Pero el gobierno iba cociendo en su gran puchero el cambio que siempre anheló. Sin oposición ni prensa que pudiera preguntar libremente, con unos legisladores agradecidos y compinchados en un opaco revoltijo de derechas nacionalistas que no quieren a España y de revueltas izquierdas que tampoco la quieren. Hasta estas últimas votaciones multicolor de presupuestos, sedición, sí es sí o Guardia Civil, todo bien juntito y en un día. Y la oposición entrando al trapo.

Con el confinamiento, un pueblo adormecido en su molicie fue olvidando que la Libertad tiene un precio, que no la pueden administrar otros, sino ejercerla uno a uno en el respeto y, en cuanto preciso sea, en unión de los unos con los otros, pero sin dejársela atrapar por ninguna red tupida de administraciones y costosos administradores.

Si no lo remediamos, si no nos despertamos, es que ya estamos asistiendo a ese ocaso de las libertades que nos lleva y nos conduce a un incierto destino de un pueblo laxo tendente a abandonar su propia regeneración. Un pueblo que prefiere tener mascotas a hijos.

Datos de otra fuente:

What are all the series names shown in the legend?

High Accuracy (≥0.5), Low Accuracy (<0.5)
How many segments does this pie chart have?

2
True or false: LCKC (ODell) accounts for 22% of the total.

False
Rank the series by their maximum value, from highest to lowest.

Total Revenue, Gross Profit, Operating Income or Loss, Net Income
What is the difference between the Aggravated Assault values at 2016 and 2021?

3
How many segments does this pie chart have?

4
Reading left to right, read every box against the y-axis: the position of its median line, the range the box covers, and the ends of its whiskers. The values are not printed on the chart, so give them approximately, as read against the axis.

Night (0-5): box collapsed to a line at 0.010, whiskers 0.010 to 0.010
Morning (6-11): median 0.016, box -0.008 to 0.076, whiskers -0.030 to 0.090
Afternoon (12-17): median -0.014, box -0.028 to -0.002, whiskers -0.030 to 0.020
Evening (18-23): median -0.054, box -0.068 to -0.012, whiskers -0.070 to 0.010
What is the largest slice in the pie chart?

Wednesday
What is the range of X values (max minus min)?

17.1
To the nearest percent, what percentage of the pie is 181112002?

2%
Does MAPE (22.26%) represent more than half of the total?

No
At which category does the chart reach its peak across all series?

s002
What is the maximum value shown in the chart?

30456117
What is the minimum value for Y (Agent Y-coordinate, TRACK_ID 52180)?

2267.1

O gastarse sus posibles en destinos exóticos antes que comprometerse con esfuerzo y decisión. O que, para no cuidar hasta los últimos extremos, se ha dado esa eutanasia porque sufrir, padecer, enfermar o envejecer, no casa bien con la estética del materialista usuario en el que se ha convertido el antaño español orgulloso de su individualidad y persona generosa. Más usuario, pero menos ciudadano.

Lo trágico es que la llave del cajón la tenga gente como esa ministra que manda a los jueces que se pongan a estudiar. O la otra que quiere resucitar un No-Do insinuando a la prensa que tienen que dedicar espacios diariamente al gobierno «para que informe». Como aquellas «ruedas de prensa» del confinamiento, vamos, como otro «aló, presidente».

Quienes quieran mi voto tendrán que convencerme de que el mío es el mío y no uno más para meterlo en su cajón. Que el Estado somos suma de individuos y no suma de políticos, porque sobran políticos y faltan servicios. Individuos justos y benéficos que busquen leyes justas y sabias para lograr la felicidad de la Nación, no un Estado Gran Hermano vigilándonos y cebándose con el Erario para sus complacencias ideológicas y partidistas.